*** Opening of Supplied information ***

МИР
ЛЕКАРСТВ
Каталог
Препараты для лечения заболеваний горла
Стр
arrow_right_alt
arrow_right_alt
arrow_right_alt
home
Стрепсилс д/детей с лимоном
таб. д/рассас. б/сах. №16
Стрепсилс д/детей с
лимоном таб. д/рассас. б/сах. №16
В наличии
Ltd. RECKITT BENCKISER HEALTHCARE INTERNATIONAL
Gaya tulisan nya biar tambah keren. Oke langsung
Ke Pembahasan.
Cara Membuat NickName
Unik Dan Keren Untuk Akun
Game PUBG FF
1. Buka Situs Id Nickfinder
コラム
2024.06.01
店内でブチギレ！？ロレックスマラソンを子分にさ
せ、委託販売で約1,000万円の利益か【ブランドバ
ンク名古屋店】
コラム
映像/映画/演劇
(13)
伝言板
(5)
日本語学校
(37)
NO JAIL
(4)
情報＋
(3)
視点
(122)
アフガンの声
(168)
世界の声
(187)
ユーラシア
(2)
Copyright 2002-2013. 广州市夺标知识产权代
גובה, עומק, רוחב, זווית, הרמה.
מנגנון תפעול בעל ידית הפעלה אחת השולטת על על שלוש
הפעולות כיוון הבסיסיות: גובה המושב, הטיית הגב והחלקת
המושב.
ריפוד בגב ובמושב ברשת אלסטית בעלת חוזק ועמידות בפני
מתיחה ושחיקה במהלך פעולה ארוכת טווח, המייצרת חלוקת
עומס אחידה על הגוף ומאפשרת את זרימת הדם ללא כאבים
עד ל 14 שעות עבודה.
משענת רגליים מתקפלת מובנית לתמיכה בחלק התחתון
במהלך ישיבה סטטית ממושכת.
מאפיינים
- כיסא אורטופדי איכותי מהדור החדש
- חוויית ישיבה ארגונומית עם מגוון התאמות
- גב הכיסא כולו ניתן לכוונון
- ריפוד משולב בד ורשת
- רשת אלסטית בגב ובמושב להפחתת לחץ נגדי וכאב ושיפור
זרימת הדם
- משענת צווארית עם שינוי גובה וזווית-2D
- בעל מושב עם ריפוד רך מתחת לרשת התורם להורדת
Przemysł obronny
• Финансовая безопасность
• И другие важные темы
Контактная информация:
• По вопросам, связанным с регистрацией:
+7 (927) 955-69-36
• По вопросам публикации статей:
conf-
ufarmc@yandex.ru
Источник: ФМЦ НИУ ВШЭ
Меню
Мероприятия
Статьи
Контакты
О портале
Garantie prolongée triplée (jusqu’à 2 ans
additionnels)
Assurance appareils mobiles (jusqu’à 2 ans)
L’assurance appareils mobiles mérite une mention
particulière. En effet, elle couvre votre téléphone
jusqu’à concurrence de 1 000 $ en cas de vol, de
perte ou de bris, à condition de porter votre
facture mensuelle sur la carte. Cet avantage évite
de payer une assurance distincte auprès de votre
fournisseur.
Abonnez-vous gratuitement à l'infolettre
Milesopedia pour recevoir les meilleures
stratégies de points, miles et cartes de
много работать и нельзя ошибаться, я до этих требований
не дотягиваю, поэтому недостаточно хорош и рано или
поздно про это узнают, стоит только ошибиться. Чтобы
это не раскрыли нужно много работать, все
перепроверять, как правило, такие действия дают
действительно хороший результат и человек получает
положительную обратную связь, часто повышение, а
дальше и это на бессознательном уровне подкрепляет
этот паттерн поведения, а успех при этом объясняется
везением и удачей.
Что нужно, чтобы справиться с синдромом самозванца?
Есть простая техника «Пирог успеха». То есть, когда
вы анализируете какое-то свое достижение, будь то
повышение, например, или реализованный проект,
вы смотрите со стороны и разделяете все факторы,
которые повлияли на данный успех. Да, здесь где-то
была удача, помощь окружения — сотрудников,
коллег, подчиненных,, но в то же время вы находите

*** Close of Supplied information ***

» Your task:
Look through the entries above and copy each line that has "אלסטית" in it.

» Expected answer:
ריפוד בגב ובמושב ברשת אלסטית בעלת חוזק ועמידות בפני
- רשת אלסטית בגב ובמושב להפחתת לחץ נגדי וכאב ושיפור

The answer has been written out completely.